▶ _About this exercise_
Instruction for the entries that follow: retype exactly the lines from the line with "focal_mm: 4.15" to the line with "focal_mm: 6.9", both included, and omit all others.

»»

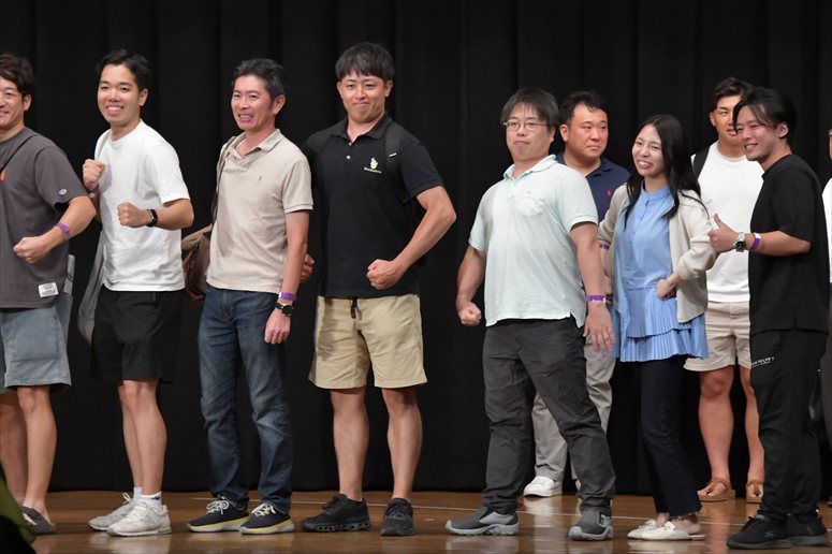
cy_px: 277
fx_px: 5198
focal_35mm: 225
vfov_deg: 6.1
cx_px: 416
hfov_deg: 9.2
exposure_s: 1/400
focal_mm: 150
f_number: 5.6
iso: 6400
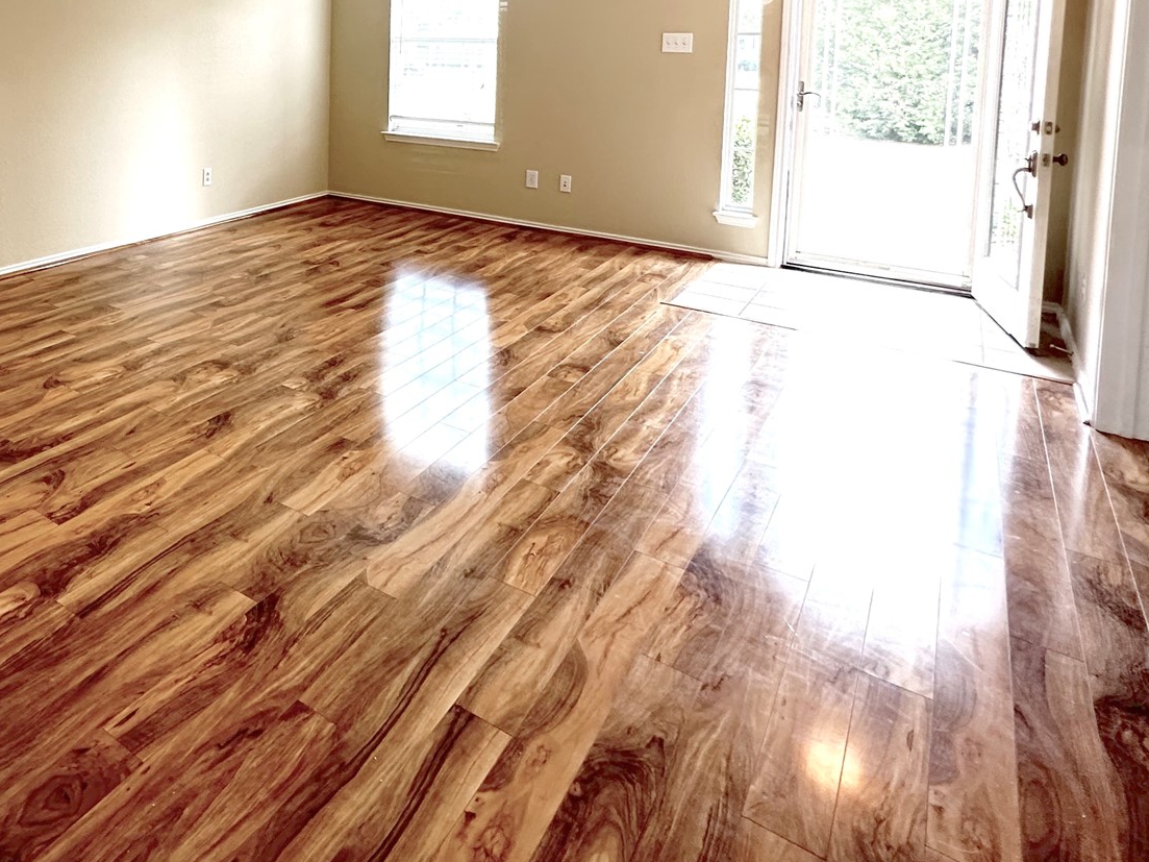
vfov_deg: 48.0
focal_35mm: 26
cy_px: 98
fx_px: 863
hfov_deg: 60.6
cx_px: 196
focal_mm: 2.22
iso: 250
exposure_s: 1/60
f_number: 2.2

««
»»

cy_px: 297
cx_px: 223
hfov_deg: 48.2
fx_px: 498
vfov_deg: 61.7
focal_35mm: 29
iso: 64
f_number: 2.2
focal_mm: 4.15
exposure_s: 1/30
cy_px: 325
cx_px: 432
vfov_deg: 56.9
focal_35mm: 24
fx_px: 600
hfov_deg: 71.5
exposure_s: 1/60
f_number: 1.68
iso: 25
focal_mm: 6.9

««

▶ _Written solution_
focal_mm: 4.15
exposure_s: 1/30
cy_px: 325
cx_px: 432
vfov_deg: 56.9
focal_35mm: 24
fx_px: 600
hfov_deg: 71.5
exposure_s: 1/60
f_number: 1.68
iso: 25
focal_mm: 6.9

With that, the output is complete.